Take another example of a complex consumer product. In the early years of the mass production of people’s cars pioneered by Henry Ford, a car that could work technologically well was what provided customer satisfaction and, maybe, delight. However, as more people started using their cars more frequently and for longer distances, the need for physical safety, comfort and ease of use started assuming importance in satisfying and delighting them. And since a car evolved to be a personal and/or family possession, users wanted it to look nice, stylish and luxurious in its appearance.
UX Design of cars has come a long way since the time Ford’s Model T (on the left). The future cars will have a large range of functions based on microchips, AI, automation and internet-based services and systems with ease of use and safety features, combined with innovative appearance and styling.
The discipline of User Experience Design is based on the thinking about making the users feel good – physically and psychologically – about the products, services and systems that they use in the course of their living and working. UX Design is at the core of product development and management today. The past experience of designing and marketing products is not a dependable knowledge base to visualise and develop new complex products. Particularly, with the wide-spread use of ICT (Information Communication Technology), the rapid new developments of new products, services and systems is the future of the manmade systems.

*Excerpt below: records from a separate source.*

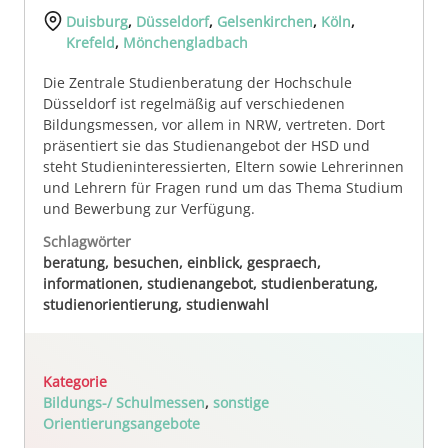
Duisburg
,
Düsseldorf
,
Gelsenkirchen
,
Köln
,
Krefeld
,
Mönchengladbach
Die Zentrale Studienberatung der Hochschule
Düsseldorf ist regelmäßig auf verschiedenen
Bildungsmessen, vor allem in NRW, vertreten. Dort
präsentiert sie das Studienangebot der HSD und
steht Studieninteressierten, Eltern sowie Lehrerinnen
und Lehrern für Fragen rund um das Thema Studium
und Bewerbung zur Verfügung.
Schlagwörter
beratung, besuchen, einblick, gespraech,
informationen, studienangebot, studienberatung,
studienorientierung, studienwahl
Kategorie
Bildungs-/ Schulmessen
,
sonstige
Orientierungsangebote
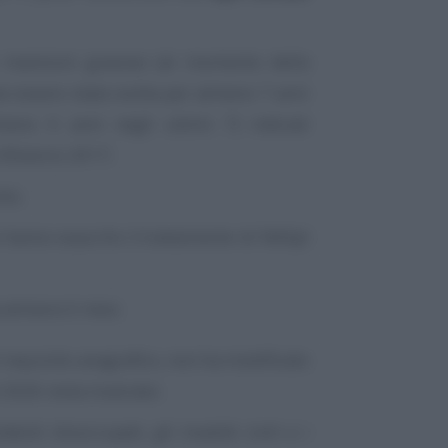
 mansioni gravose (al momento della
 essere stata svolta per almeno 7 anni
eno 6 anni negli ultimi 7) indicati
 Bilancio 2017;
nto;
e hanno esaurito il trattamento di NASpI
a almeno 6 mesi.
 requisito anagrafico, non ha modificato
2026 resta invariato:
enti disoccupati, gli invalidi civili e i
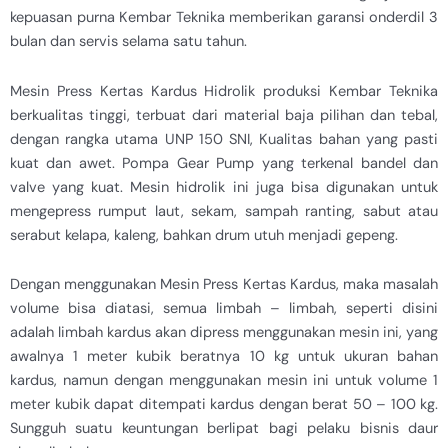
kepuasan purna Kembar Teknika memberikan garansi onderdil 3
bulan dan servis selama satu tahun.
Mesin Press Kertas Kardus Hidrolik produksi Kembar Teknika
berkualitas tinggi, terbuat dari material baja pilihan dan tebal,
dengan rangka utama UNP 150 SNI, Kualitas bahan yang pasti
kuat dan awet. Pompa Gear Pump yang terkenal bandel dan
valve yang kuat. Mesin hidrolik ini juga bisa digunakan untuk
mengepress rumput laut, sekam, sampah ranting, sabut atau
serabut kelapa, kaleng, bahkan drum utuh menjadi gepeng.
Dengan menggunakan Mesin Press Kertas Kardus, maka masalah
volume bisa diatasi, semua limbah – limbah, seperti disini
adalah limbah kardus akan dipress menggunakan mesin ini, yang
awalnya 1 meter kubik beratnya 10 kg untuk ukuran bahan
kardus, namun dengan menggunakan mesin ini untuk volume 1
meter kubik dapat ditempati kardus dengan berat 50 – 100 kg.
Sungguh suatu keuntungan berlipat bagi pelaku bisnis daur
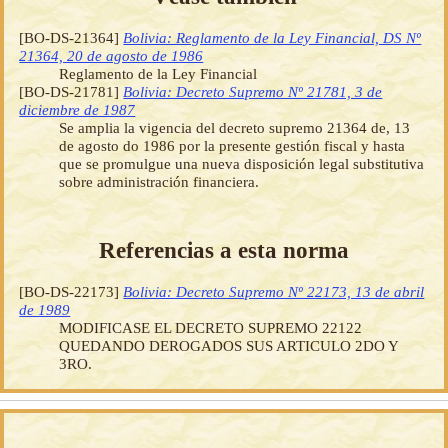
[BO-DS-21364]
Bolivia: Reglamento de la Ley Financial, DS Nº
21364, 20 de agosto de 1986
Reglamento de la Ley Financial
[BO-DS-21781]
Bolivia: Decreto Supremo Nº 21781, 3 de
diciembre de 1987
Se amplia la vigencia del decreto supremo 21364 de, 13
de agosto do 1986 por la presente gestión fiscal y hasta
que se promulgue una nueva disposición legal substitutiva
sobre administración financiera.
Referencias a esta norma
[BO-DS-22173]
Bolivia: Decreto Supremo Nº 22173, 13 de abril
de 1989
MODIFICASE EL DECRETO SUPREMO 22122
QUEDANDO DEROGADOS SUS ARTICULO 2DO Y
3RO.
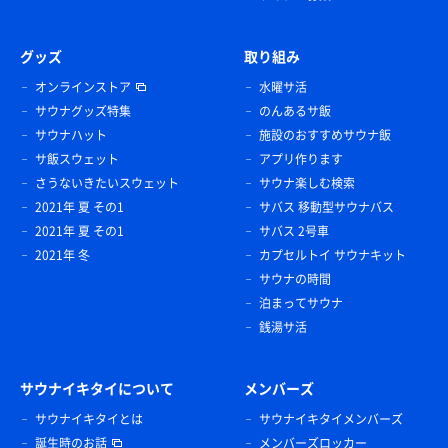
グッズ
取り組み
オンラインストア
水曜サ活
サウナグッズ特集
のんあるサ飯
サウナハット
施設のおすすめサウナ飯
サ飯スウェット
アプリ作ります
さうないきたいスウェット
サウナ楽しむ検索
2021年 夏 その1
サバス 移動型サウナバス
2021年 夏 その1
サバス 2号車
2021年 冬
カプセルトイ サウナキット
サウナの時間
泊まってサウナ
銭湯サ活
サウナイキタイについて
メンバーズ
サウナイキタイとは
サウナイキタイメンバーズ
誕生時のお話
メンバーズロッカー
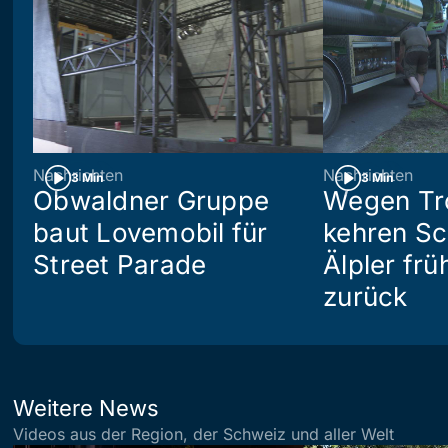
Nachrichten
Nachrichten
3 Min
3 Min
Obwaldner Gruppe
Wegen Tr
baut Lovemobil für
kehren S
Street Parade
Älpler frü
zurück
Weitere News
Videos aus der Region, der Schweiz und aller Welt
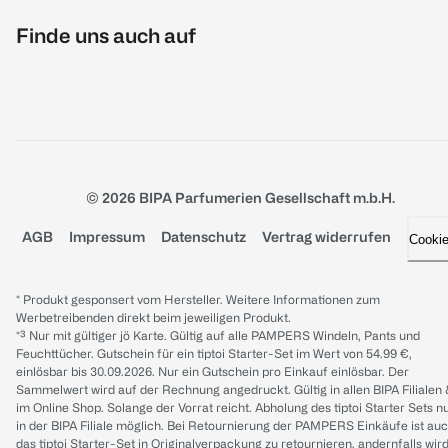
Finde uns auch auf
© 2026 BIPA Parfumerien Gesellschaft m.b.H.
AGB
Impressum
Datenschutz
Vertrag widerrufen
Cooki
* Produkt gesponsert vom Hersteller. Weitere Informationen zum
Werbetreibenden direkt beim jeweiligen Produkt.
*³ Nur mit gültiger jö Karte. Gültig auf alle PAMPERS Windeln, Pants und
Feuchttücher. Gutschein für ein tiptoi Starter-Set im Wert von 54.99 €,
einlösbar bis 30.09.2026. Nur ein Gutschein pro Einkauf einlösbar. Der
Sammelwert wird auf der Rechnung angedruckt. Gültig in allen BIPA Filialen
im Online Shop. Solange der Vorrat reicht. Abholung des tiptoi Starter Sets n
in der BIPA Filiale möglich. Bei Retournierung der PAMPERS Einkäufe ist au
das tiptoi Starter-Set in Originalverpackung zu retournieren, andernfalls wir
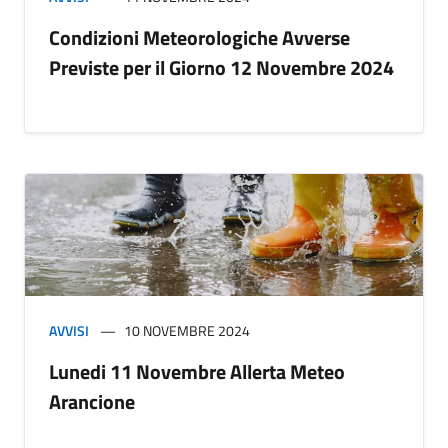
Condizioni Meteorologiche Avverse
Previste per il Giorno 12 Novembre 2024
AVVISI
10 NOVEMBRE 2024
Lunedi 11 Novembre Allerta Meteo
Arancione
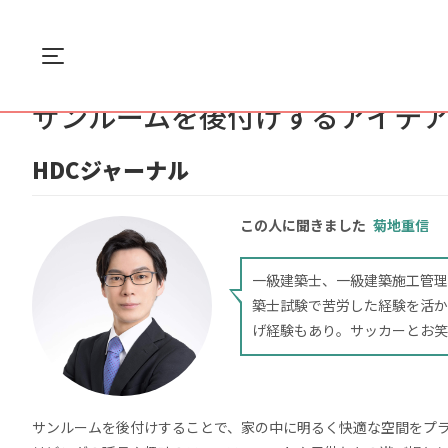
Menu
ホーム
住まい
サンルームを後付けするア...
サンルームを後付けするアイデ
HDCジャーナル
この人に聞きました
菊地重信
一級建築士、一級建築施工管理
築士試験で苦労した経験を活か
げ経験もあり。サッカーとお笑
サンルームを後付けすることで、家の中に明るく快適な空間をプ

It is, therefore, necessary to understand this fast developing discipline so that an appropriate deployment of this knowledge can be done in business, governance and social sector.
Understanding the discipline of UX Design
The discipline of UX Design studies the nature of user experience, underlying theories and frameworks, and the related problem solving and design practices. UX Design is a relatively recent area of design. Artists, craftspersons, and designers since the 19th century have been designing with the user delight in mind by employing the knowledge, skills and insights gained from the fine arts, semiotics and traditional crafts. They usually served an elite and wealthy class of people. However, with the increased momentum of mass production since the Industrial Age, the challenge to deliver user experience to the masses at an affordable cost emerged as a business reality.
UX Design of a mobile phone is critical as this is used by a wide range of users with varying physical and cognitive capabilities for a large range of tasks including simple to complex and critical tasks. So a mobile phone has to be designed with physical as well as cognitive ergonomics as core inputs in the design and design management processes.
The discipline of UX Design got a major boost in the 1990s after the commoditisation of computers for common people at all levels of social and economic strata. Today a mobile phone is a product that is used by a diverse range of people for different purposes and a variety of contexts. It is imperative that a mobile phone user experiences ease of understanding, interaction and performing the tasks of their interest efficiently, safely and conveniently.
Our day-to-day products such as a microwave oven, a universal remote and internet products require UX Design for making them likeable and saleable. UX Design is today and will be in future the most important tool for the new product development and marketing functions of business management.
UX Design and Business
It is now a reality that all our products, services and systems will be embedded with microelectronics, microchips, robotics, artificial intelligence and many other new technological developments. So UX Design is an underlying skill and and an ecosystem that is required for an extremely large range of manmade products and systems. UX Design combined with Human-Centred Systems Thinking is the most critical set of tools for NPD (New Product Development), innovative technological applications, and new business development and design management in the rapidly emerging foggy amd challenging future scenarios of business and governance.